Besides these big two features, there have been some smaller changes as well:

  • You can now define "inlined suitedef"s - that is, suites that are always inlined when they are called, so they always behave as if you would call them via "inlined suite". This spares you from having to add "inlined" in front of every call to such suites, like with short utility suites. Github Issue Link
  • It is now possible to inherit parameters from other fork definitions, so you may create "forkdef hierarchies" now, with forks inheriting stuff from other forks. See the Github Issue Link for an example.
  • Significant speed-ups have been achieved specifically for "full build" actions in Eclipse! If your projects contain LOTS of Integrity script (like, in the thousands) with LOTS of global variables or constants, full project builds could take some time, as all these scripts get linked against each other and validated in that phase. This should be much better now, with real-world speed-ups measured in the realm of 60-70% (from 2 minutes to 35-40 seconds). (Note that this is a feature that only got introduced in Integrity 0.17.5!)

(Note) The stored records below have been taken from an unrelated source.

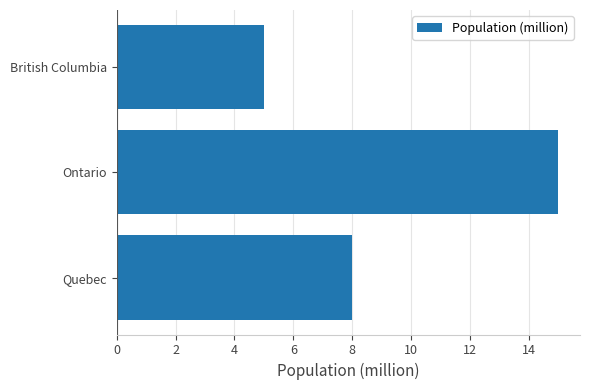

What is the sum of all values?

28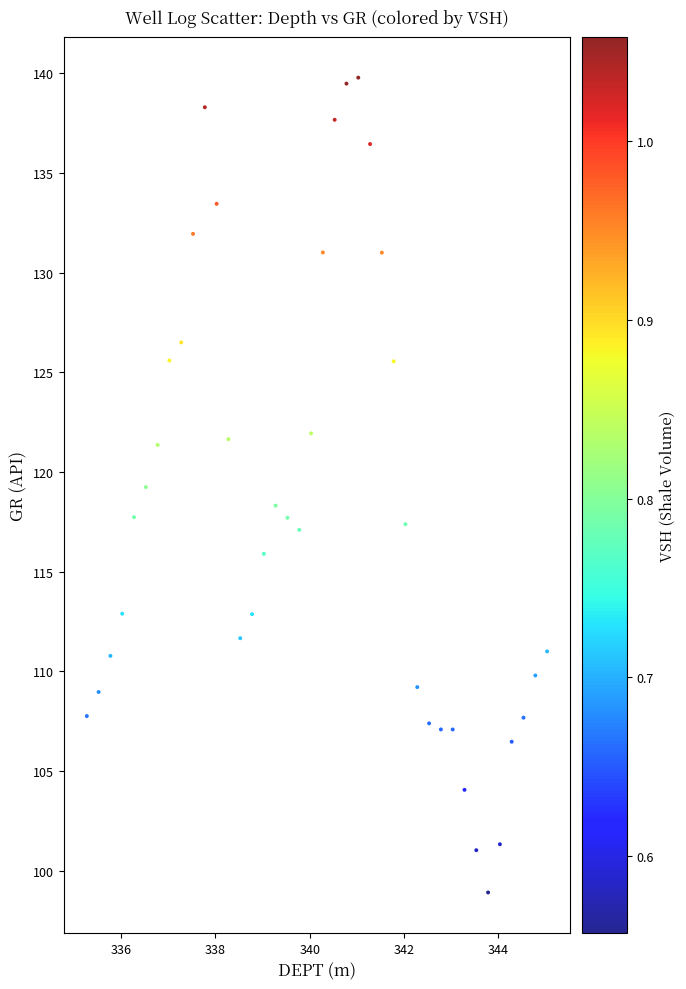

What is the range of Y values (max minus min)?

40.9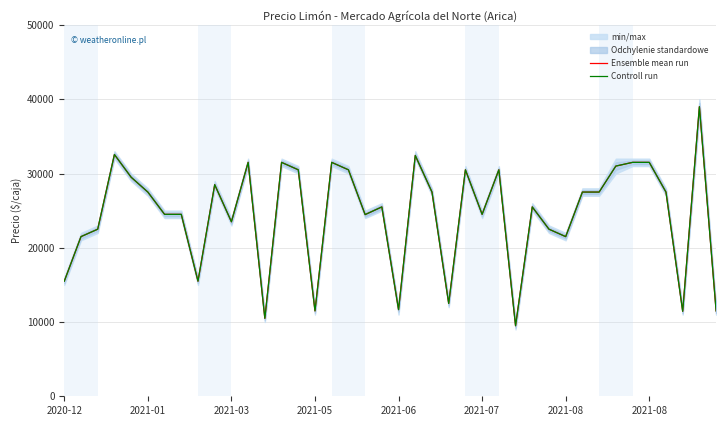

At 2021-06, list the series in order from largest to smallest.

Ensemble mean run, Controll run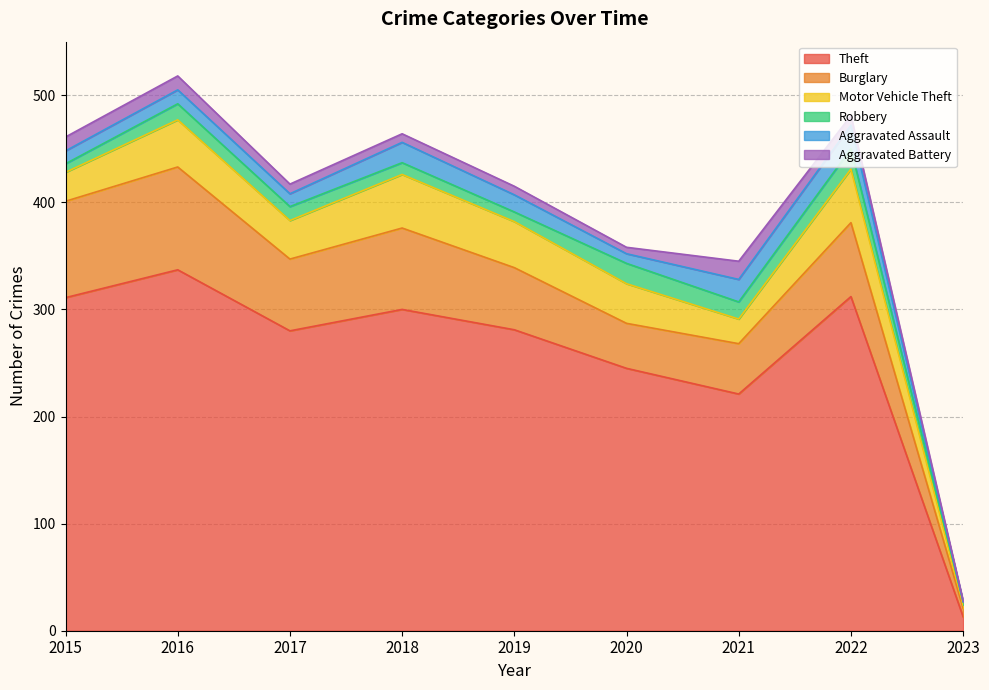

What is the approximate value of Aggravated Battery at 2019, to the nearest 10?

10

  • Constant resolution has been changed from being a pre-execution phase to a "lazy" resolution, which only resolves constant (and initial variable) values when they are actually needed for something. This has three effects: first of all, it fixes a rare occurrence of concurrency problems with constant resolution that could happen due to the rather "unclean" parallel constant resolving code added in 0.16. And secondly it results in quite a bit of startup time saved in cases where large numbers of constants are present (like multiple thousands), although only a small subset of them is used in an actual test run. Finally it does make the test results more readable by limiting the global constants being displayed at the top of the results to just those that have actually been used in the test run. Github Issue Link (Note that this is a feature that only got introduced in Integrity 0.17.8!)